PROBLEM REQUIREMENTS ▸ Pictures stay out, but every line of the data is copied exactly.

EXCERPTED DATA ▸
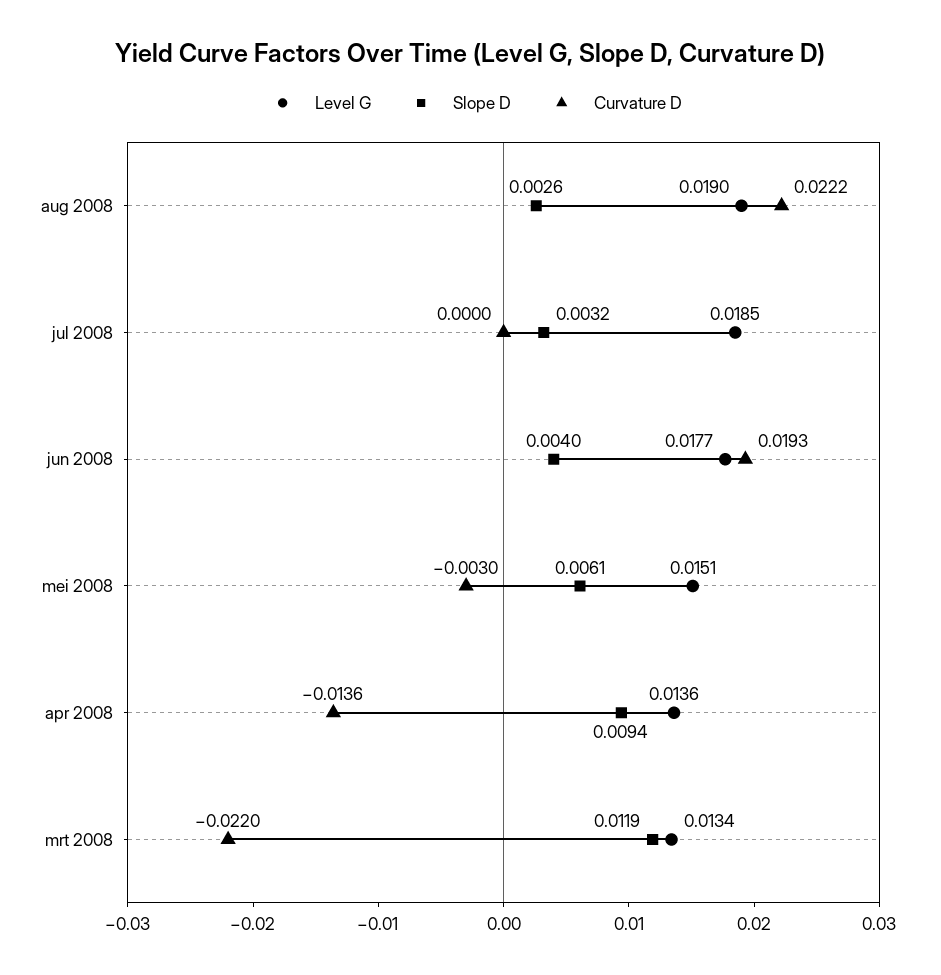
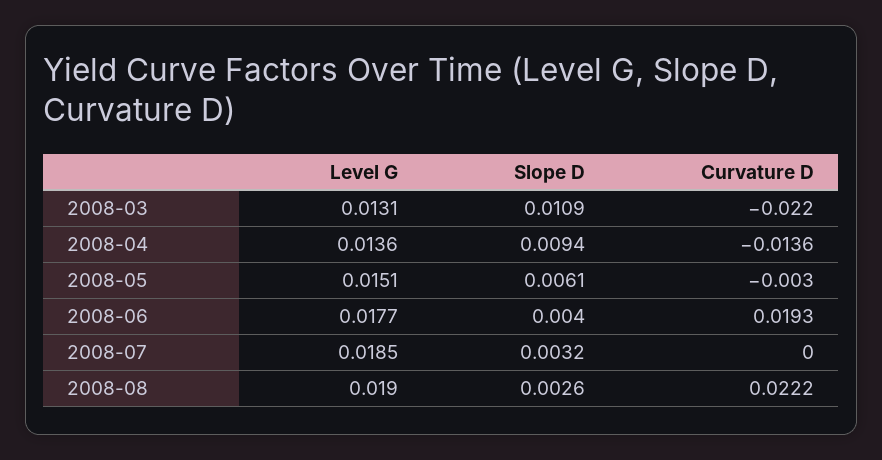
Level G, mrt 2008: 0.0134 -> 0.0131
Slope D, mrt 2008: 0.0119 -> 0.0109

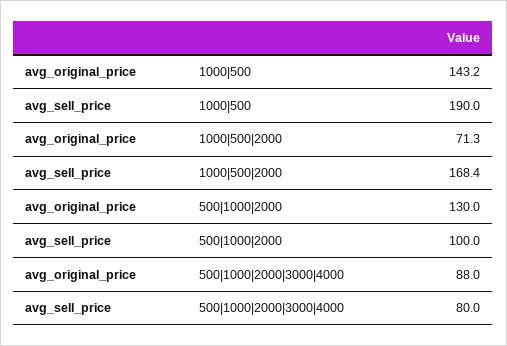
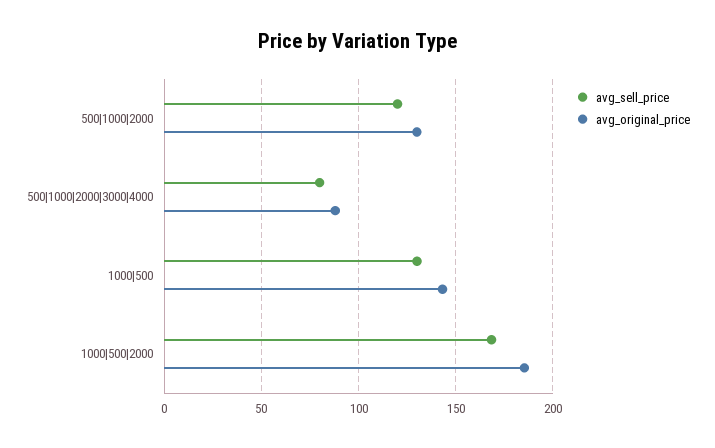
avg_sell_price, 1000|500: 190 -> 130
avg_original_price, 1000|500|2000: 71.3 -> 185
avg_sell_price, 500|1000|2000: 100 -> 120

OUTPUT OF THE TASK ▸
Level G, mrt 2008: 0.0134 -> 0.0131
Slope D, mrt 2008: 0.0119 -> 0.0109

avg_sell_price, 1000|500: 190 -> 130
avg_original_price, 1000|500|2000: 71.3 -> 185
avg_sell_price, 500|1000|2000: 100 -> 120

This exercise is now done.